ENREGISTREMENTS PRÉSENTÉS →

**********

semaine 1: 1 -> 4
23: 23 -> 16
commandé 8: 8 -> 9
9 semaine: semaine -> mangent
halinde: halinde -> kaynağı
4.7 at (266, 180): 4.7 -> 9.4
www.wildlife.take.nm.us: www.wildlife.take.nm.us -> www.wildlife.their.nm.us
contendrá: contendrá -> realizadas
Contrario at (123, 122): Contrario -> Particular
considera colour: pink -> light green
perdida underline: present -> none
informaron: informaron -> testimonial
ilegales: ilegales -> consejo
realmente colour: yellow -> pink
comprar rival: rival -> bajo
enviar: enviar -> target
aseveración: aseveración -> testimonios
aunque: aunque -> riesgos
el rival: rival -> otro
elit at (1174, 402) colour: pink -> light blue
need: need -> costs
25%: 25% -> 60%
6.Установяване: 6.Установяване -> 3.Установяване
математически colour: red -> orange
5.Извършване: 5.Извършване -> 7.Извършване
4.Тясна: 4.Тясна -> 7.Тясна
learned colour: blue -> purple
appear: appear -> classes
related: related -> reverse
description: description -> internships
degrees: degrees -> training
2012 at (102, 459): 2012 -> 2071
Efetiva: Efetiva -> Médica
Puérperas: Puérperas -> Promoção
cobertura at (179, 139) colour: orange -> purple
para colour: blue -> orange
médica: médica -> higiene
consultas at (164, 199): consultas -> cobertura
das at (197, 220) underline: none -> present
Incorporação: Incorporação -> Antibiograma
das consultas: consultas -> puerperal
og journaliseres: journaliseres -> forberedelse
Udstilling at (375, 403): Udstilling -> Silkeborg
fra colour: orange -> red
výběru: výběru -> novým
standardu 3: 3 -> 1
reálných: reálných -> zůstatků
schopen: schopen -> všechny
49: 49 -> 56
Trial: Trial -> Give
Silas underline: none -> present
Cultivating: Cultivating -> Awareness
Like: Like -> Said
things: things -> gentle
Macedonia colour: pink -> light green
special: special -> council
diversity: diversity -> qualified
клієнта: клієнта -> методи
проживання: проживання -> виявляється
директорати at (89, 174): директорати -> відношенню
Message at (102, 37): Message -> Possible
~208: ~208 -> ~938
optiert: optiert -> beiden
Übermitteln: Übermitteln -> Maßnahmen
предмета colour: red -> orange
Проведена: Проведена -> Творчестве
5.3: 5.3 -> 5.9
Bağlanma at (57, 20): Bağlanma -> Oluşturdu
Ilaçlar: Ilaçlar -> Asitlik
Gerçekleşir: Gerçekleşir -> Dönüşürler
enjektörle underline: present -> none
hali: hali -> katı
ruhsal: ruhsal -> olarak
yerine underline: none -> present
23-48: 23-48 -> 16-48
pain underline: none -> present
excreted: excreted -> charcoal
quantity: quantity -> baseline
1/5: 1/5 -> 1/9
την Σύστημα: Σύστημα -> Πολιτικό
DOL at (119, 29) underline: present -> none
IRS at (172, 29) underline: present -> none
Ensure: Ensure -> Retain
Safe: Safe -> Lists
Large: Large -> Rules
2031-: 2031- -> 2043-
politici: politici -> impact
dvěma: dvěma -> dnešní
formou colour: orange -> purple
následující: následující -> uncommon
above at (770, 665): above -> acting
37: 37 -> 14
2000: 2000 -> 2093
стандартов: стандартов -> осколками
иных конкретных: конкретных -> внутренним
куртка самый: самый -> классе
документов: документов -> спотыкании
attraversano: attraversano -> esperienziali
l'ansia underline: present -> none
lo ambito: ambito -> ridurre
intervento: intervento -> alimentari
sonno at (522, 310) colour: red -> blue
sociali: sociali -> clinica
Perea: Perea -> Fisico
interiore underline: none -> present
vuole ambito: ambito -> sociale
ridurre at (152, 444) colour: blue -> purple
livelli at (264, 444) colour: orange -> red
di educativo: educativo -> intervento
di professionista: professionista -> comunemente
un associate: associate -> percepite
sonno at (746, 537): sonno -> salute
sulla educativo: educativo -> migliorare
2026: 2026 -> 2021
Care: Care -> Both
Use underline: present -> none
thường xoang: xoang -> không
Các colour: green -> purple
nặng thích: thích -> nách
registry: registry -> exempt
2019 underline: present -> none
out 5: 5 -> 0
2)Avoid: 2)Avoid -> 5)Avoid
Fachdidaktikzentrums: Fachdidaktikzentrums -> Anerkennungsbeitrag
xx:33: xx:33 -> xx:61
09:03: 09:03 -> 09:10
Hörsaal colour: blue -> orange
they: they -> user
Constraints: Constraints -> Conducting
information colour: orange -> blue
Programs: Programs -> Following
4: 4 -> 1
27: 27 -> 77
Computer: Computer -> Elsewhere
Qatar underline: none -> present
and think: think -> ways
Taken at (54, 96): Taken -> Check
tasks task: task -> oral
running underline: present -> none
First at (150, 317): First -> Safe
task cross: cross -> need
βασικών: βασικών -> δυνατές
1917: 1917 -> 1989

**********

VOTRE OBJECTIF → Extrayez toutes les lignes de l'ensemble des enregistrements et reproduisez-les sans rien y modifier.

RÉPONSE COMPLÈTE →
semaine 1: 1 -> 4
23: 23 -> 16
commandé 8: 8 -> 9
9 semaine: semaine -> mangent
halinde: halinde -> kaynağı
4.7 at (266, 180): 4.7 -> 9.4
www.wildlife.take.nm.us: www.wildlife.take.nm.us -> www.wildlife.their.nm.us
contendrá: contendrá -> realizadas
Contrario at (123, 122): Contrario -> Particular
considera colour: pink -> light green
perdida underline: present -> none
informaron: informaron -> testimonial
ilegales: ilegales -> consejo
realmente colour: yellow -> pink
comprar rival: rival -> bajo
enviar: enviar -> target
aseveración: aseveración -> testimonios
aunque: aunque -> riesgos
el rival: rival -> otro
elit at (1174, 402) colour: pink -> light blue
need: need -> costs
25%: 25% -> 60%
6.Установяване: 6.Установяване -> 3.Установяване
математически colour: red -> orange
5.Извършване: 5.Извършване -> 7.Извършване
4.Тясна: 4.Тясна -> 7.Тясна
learned colour: blue -> purple
appear: appear -> classes
related: related -> reverse
description: description -> internships
degrees: degrees -> training
2012 at (102, 459): 2012 -> 2071
Efetiva: Efetiva -> Médica
Puérperas: Puérperas -> Promoção
cobertura at (179, 139) colour: orange -> purple
para colour: blue -> orange
médica: médica -> higiene
consultas at (164, 199): consultas -> cobertura
das at (197, 220) underline: none -> present
Incorporação: Incorporação -> Antibiograma
das consultas: consultas -> puerperal
og journaliseres: journaliseres -> forberedelse
Udstilling at (375, 403): Udstilling -> Silkeborg
fra colour: orange -> red
výběru: výběru -> novým
standardu 3: 3 -> 1
reálných: reálných -> zůstatků
schopen: schopen -> všechny
49: 49 -> 56
Trial: Trial -> Give
Silas underline: none -> present
Cultivating: Cultivating -> Awareness
Like: Like -> Said
things: things -> gentle
Macedonia colour: pink -> light green
special: special -> council
diversity: diversity -> qualified
клієнта: клієнта -> методи
проживання: проживання -> виявляється
директорати at (89, 174): директорати -> відношенню
Message at (102, 37): Message -> Possible
~208: ~208 -> ~938
optiert: optiert -> beiden
Übermitteln: Übermitteln -> Maßnahmen
предмета colour: red -> orange
Проведена: Проведена -> Творчестве
5.3: 5.3 -> 5.9
Bağlanma at (57, 20): Bağlanma -> Oluşturdu
Ilaçlar: Ilaçlar -> Asitlik
Gerçekleşir: Gerçekleşir -> Dönüşürler
enjektörle underline: present -> none
hali: hali -> katı
ruhsal: ruhsal -> olarak
yerine underline: none -> present
23-48: 23-48 -> 16-48
pain underline: none -> present
excreted: excreted -> charcoal
quantity: quantity -> baseline
1/5: 1/5 -> 1/9
την Σύστημα: Σύστημα -> Πολιτικό
DOL at (119, 29) underline: present -> none
IRS at (172, 29) underline: present -> none
Ensure: Ensure -> Retain
Safe: Safe -> Lists
Large: Large -> Rules
2031-: 2031- -> 2043-
politici: politici -> impact
dvěma: dvěma -> dnešní
formou colour: orange -> purple
následující: následující -> uncommon
above at (770, 665): above -> acting
37: 37 -> 14
2000: 2000 -> 2093
стандартов: стандартов -> осколками
иных конкретных: конкретных -> внутренним
куртка самый: самый -> классе
документов: документов -> спотыкании
attraversano: attraversano -> esperienziali
l'ansia underline: present -> none
lo ambito: ambito -> ridurre
intervento: intervento -> alimentari
sonno at (522, 310) colour: red -> blue
sociali: sociali -> clinica
Perea: Perea -> Fisico
interiore underline: none -> present
vuole ambito: ambito -> sociale
ridurre at (152, 444) colour: blue -> purple
livelli at (264, 444) colour: orange -> red
di educativo: educativo -> intervento
di professionista: professionista -> comunemente
un associate: associate -> percepite
sonno at (746, 537): sonno -> salute
sulla educativo: educativo -> migliorare
2026: 2026 -> 2021
Care: Care -> Both
Use underline: present -> none
thường xoang: xoang -> không
Các colour: green -> purple
nặng thích: thích -> nách
registry: registry -> exempt
2019 underline: present -> none
out 5: 5 -> 0
2)Avoid: 2)Avoid -> 5)Avoid
Fachdidaktikzentrums: Fachdidaktikzentrums -> Anerkennungsbeitrag
xx:33: xx:33 -> xx:61
09:03: 09:03 -> 09:10
Hörsaal colour: blue -> orange
they: they -> user
Constraints: Constraints -> Conducting
information colour: orange -> blue
Programs: Programs -> Following
4: 4 -> 1
27: 27 -> 77
Computer: Computer -> Elsewhere
Qatar underline: none -> present
and think: think -> ways
Taken at (54, 96): Taken -> Check
tasks task: task -> oral
running underline: present -> none
First at (150, 317): First -> Safe
task cross: cross -> need
βασικών: βασικών -> δυνατές
1917: 1917 -> 1989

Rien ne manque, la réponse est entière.